MANAGUA – The soaring prices of food staples and petroleum could push Nicaragua’s accumulated year-end inflation rate up to 16.5% or higher, according to the new projections released last week by the Central Bank.
Central Bank president Antenor Rosales said that new calculations by government economists show that there is a 70% probability that inflation will be between 14.5-15.5%, and a 10% chance that it will be even higher.
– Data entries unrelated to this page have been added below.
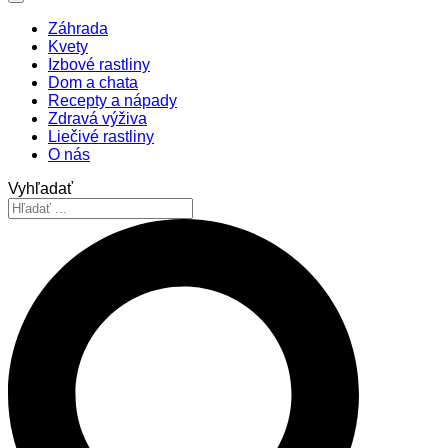
Záhrada
Kvety
Izbové rastliny
Dom a chata
Recepty a nápady
Zdravá výživa
Liečivé rastliny
O nás
Vyhľadať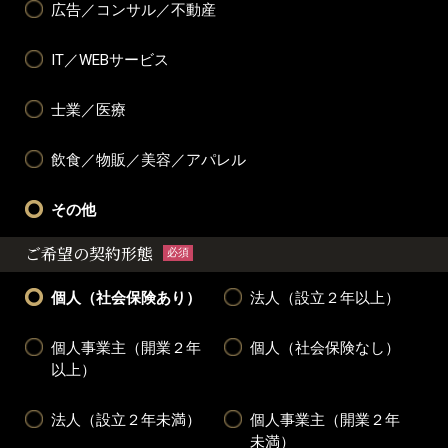
広告／コンサル／不動産
IT／WEBサービス
士業／医療
飲食／物販／美容／アパレル
その他
ご希望の契約形態
必須
個人（社会保険あり）
法人（設立２年以上）
個人事業主（開業２年
個人（社会保険なし）
以上）
法人（設立２年未満）
個人事業主（開業２年
未満）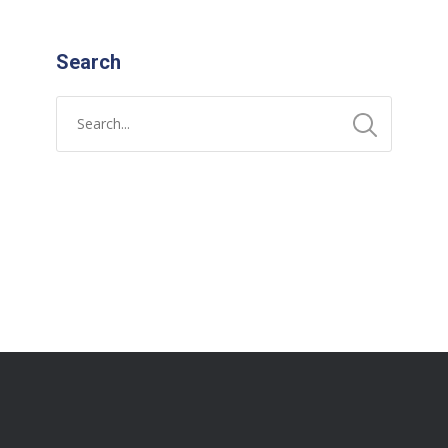
Search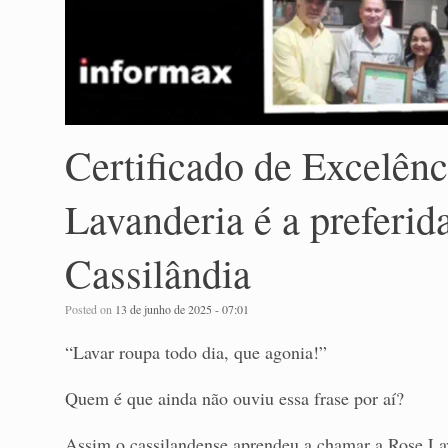
Certificado de Excelên
Lavanderia é a preferid
Cassilândia
Posted on
13 de junho de 2025 - 07:01
“Lavar roupa todo dia, que agonia!”
Quem é que ainda não ouviu essa frase por aí?
Assim o cassilandense aprendeu a chamar a Rose Lav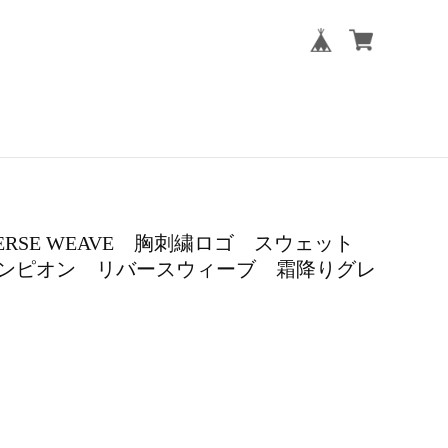
n REVERSE WEAVE 胸刺繍ロゴ スウェット
ンピオン リバースウィーブ 霜降りグレ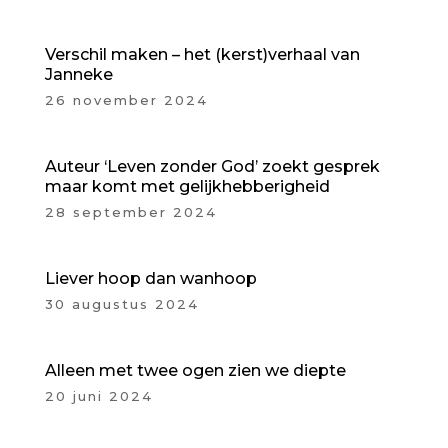
Verschil maken – het (kerst)verhaal van
Janneke
26 november 2024
Auteur ‘Leven zonder God’ zoekt gesprek
maar komt met gelijkhebberigheid
28 september 2024
Liever hoop dan wanhoop
30 augustus 2024
Alleen met twee ogen zien we diepte
20 juni 2024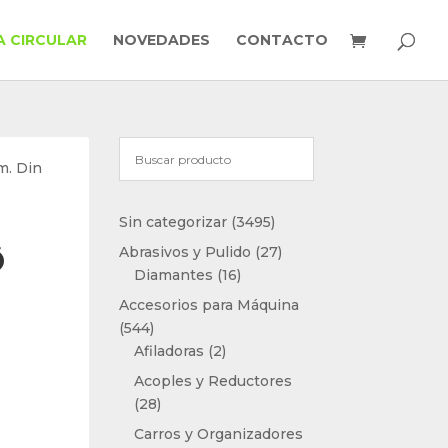
 CIRCULAR
NOVEDADES
CONTACTO
m. Din
3495
Sin categorizar
3495
productos
27
Ø
Abrasivos y Pulido
27
16
productos
Diamantes
16
productos
Accesorios para Máquina
544
544
productos
2
Afiladoras
2
productos
Acoples y Reductores
28
28
productos
Carros y Organizadores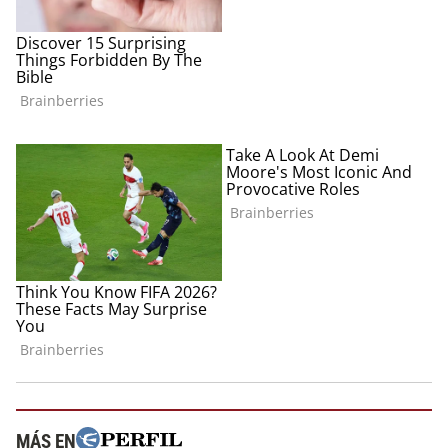
MÁS EN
Regardless of how the numbers are cooked, inflation appears to be on track to finish at its highest since 1998, when inflation finished at
18.4% following Hurricane Mitch.
Although Nicaragua was again pounded by storms and hurricanes this year, the difference between 2007 and 1998 is that “the price of oil is 500 times higher now,”Rosales said.
“If the price of oil drops to $91 a barrel and the last crop cycle here is consumed domestically and not exported, then inflation could be around 13.5%,” Rosales told a group of business leaders at a Dec. 4 luncheon in Managua. “But if petroleum goes to $97 or higher, and the final crop harvest is exported, then inflation is going to be high, around 16.5%.”
Food prices on basic staple items in Nicaragua have climbed an average of 17%, the biggest increase of any country in the region, according to comparative data complied by the Mexican Central Bank. Fuel prices, meanwhile, have climbed anywhere from 60 -100%, depending on the type of oil.
The Central Bank originally calculated inflation to be in the single digits this year.